Treatment.—The experience of thirty-five centuries of treatment is not flattering to the profession. Of the large number of agents used, none have stood the test, and the physician of the twentieth century stands as helpless in its presence as the Egyptian healer, who practiced his art fifteen hundred years before Christ.
The medical world is anxiously awaiting the verdict of the latest remedies said to be curative; namely, chaulmoogra oil, expressed from the seeds of the Gynocardia odorata. Dr. Le Page, of Calcutta, was the first to use the remedy, which is given in doses of from five to eighty drops three times a day, either in capsules or in emulsion. The patients do better on the large dose; but, unfortunately, the agent is irritant to many stomachs, and even the minimum dose can not be retained. It is also used externally in the proportion of one part to five or ten parts of olive or cocoanut oil, or as an ointment of gynocardic acid.
Gurjun oil, derived from the Dipterocarpus turbinatus, is also another agent of which great things are expected. This is given in emulsion, equal parts of the oil and lime-water, the dose of which is from one to four drams; externally, one part to three of olive oil or lime-water.
Since the disease, when once contracted, is incurable, the greatest interest is attached to the problem of how to avoid getting the disease. This is of special interest to Americans in view of the recent acquisition of Hawaii, Puerto Rico, and the Philippines, each of which is the habitat of leprosy.

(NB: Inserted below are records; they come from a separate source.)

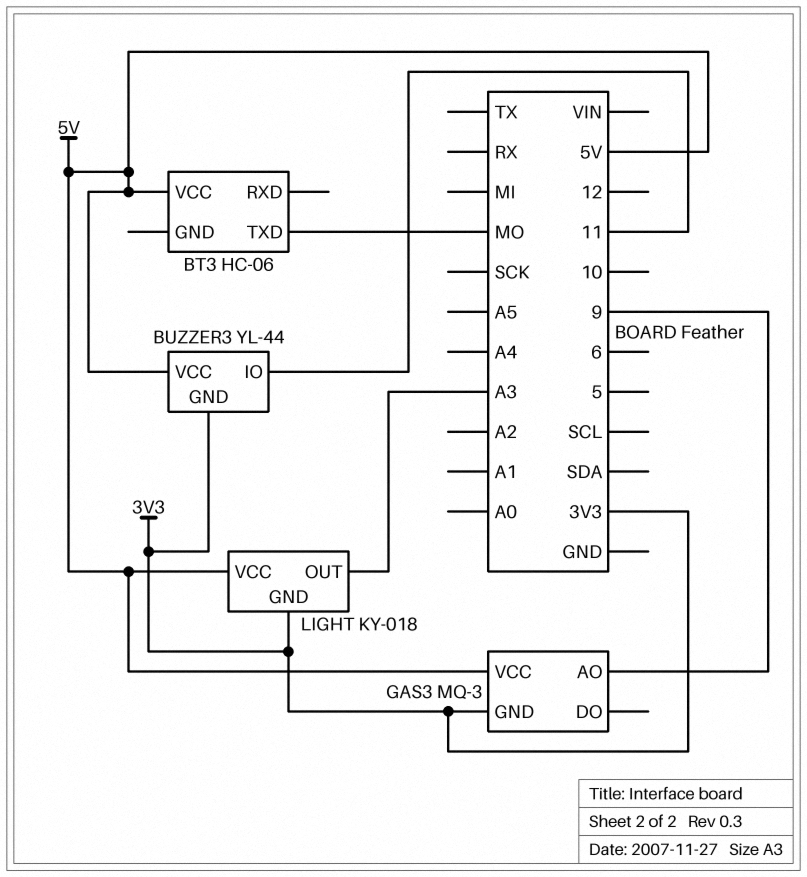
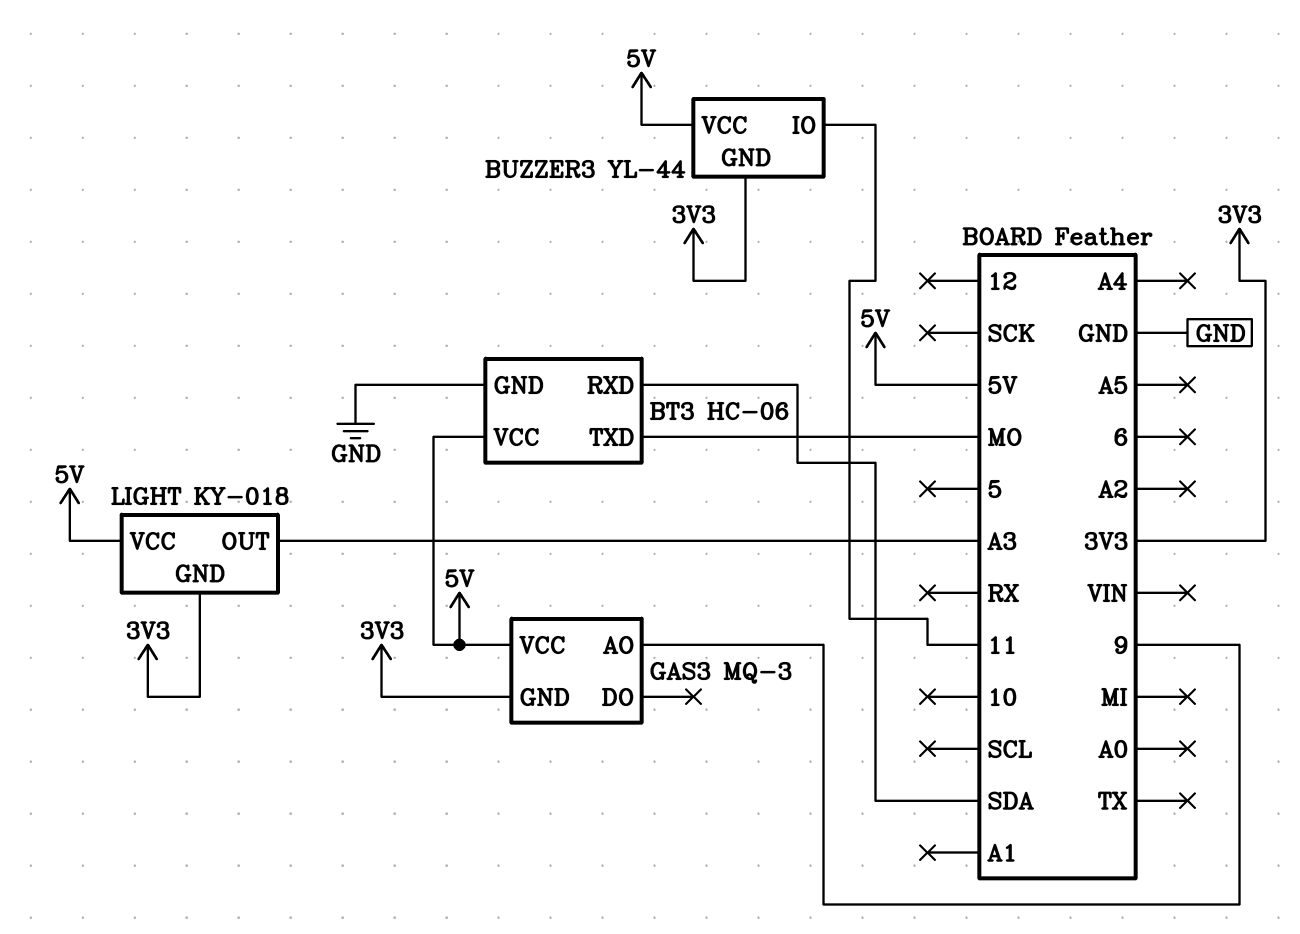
BT3 pin GND: none -> GND
BT3 pin RXD: none -> SDA

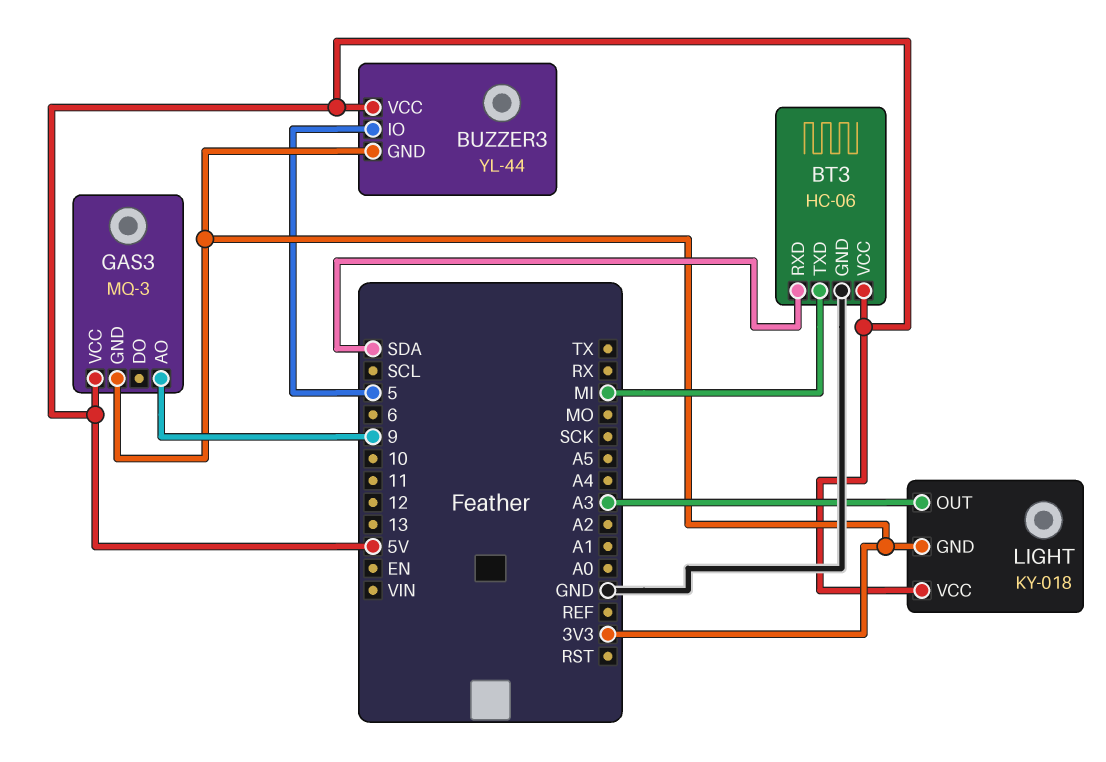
BT3 pin TXD: MO -> MI
BUZZER3 pin IO: 11 -> 5

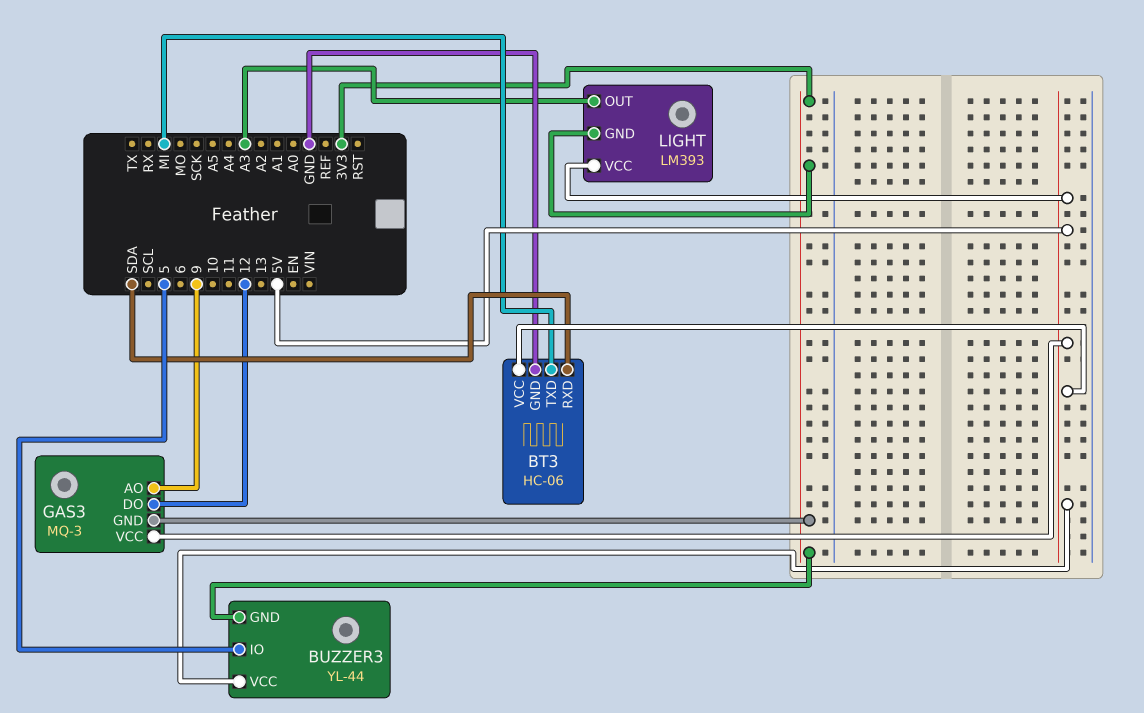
GAS3 pin DO: none -> 12
LIGHT: KY-018 -> LM393

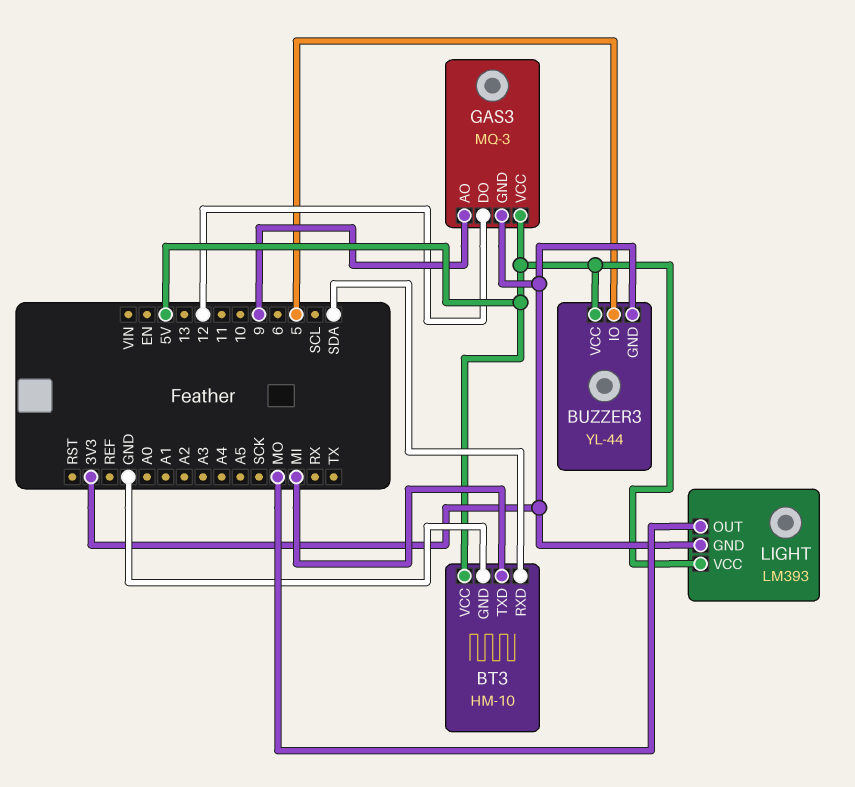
BT3: HC-06 -> HM-10
LIGHT pin OUT: A3 -> MO

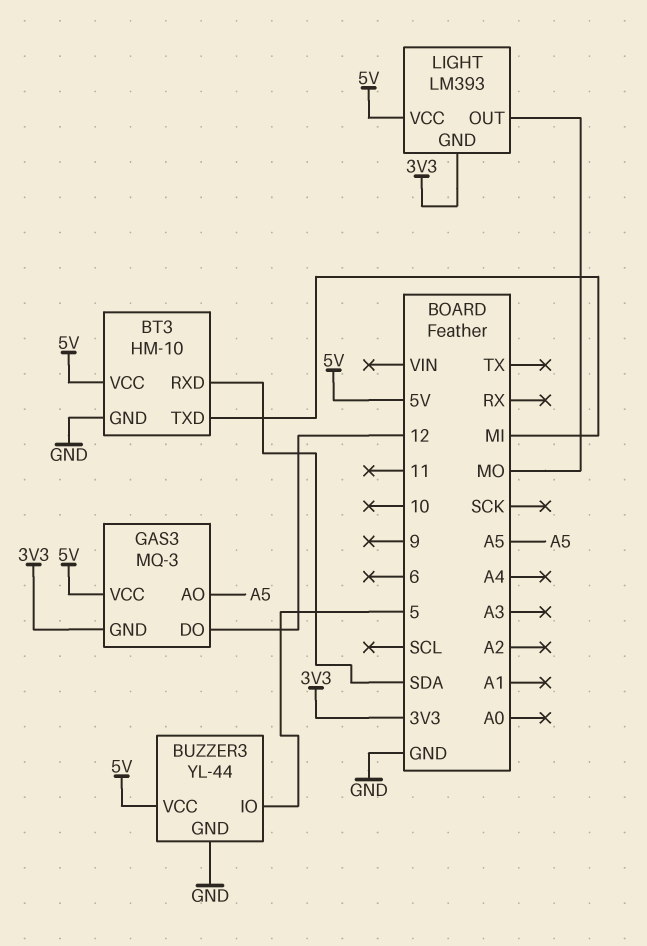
BUZZER3 pin GND: 3V3 -> GND
GAS3 pin AO: 9 -> A5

Isolation or segregation of lepers is perhaps the first and most important of all prophylactic means, and an "International Congress," such as met in Berlin in October, 1897, should receive the hearty co-operation of all medical men. The adoption of uniform laws among all the nations of the world, as to the establishment of lazarettos and the compulsory isolation of lepers, would go far to banishing the disease. To this should be added the improvement in the social and hygienic condition of the people.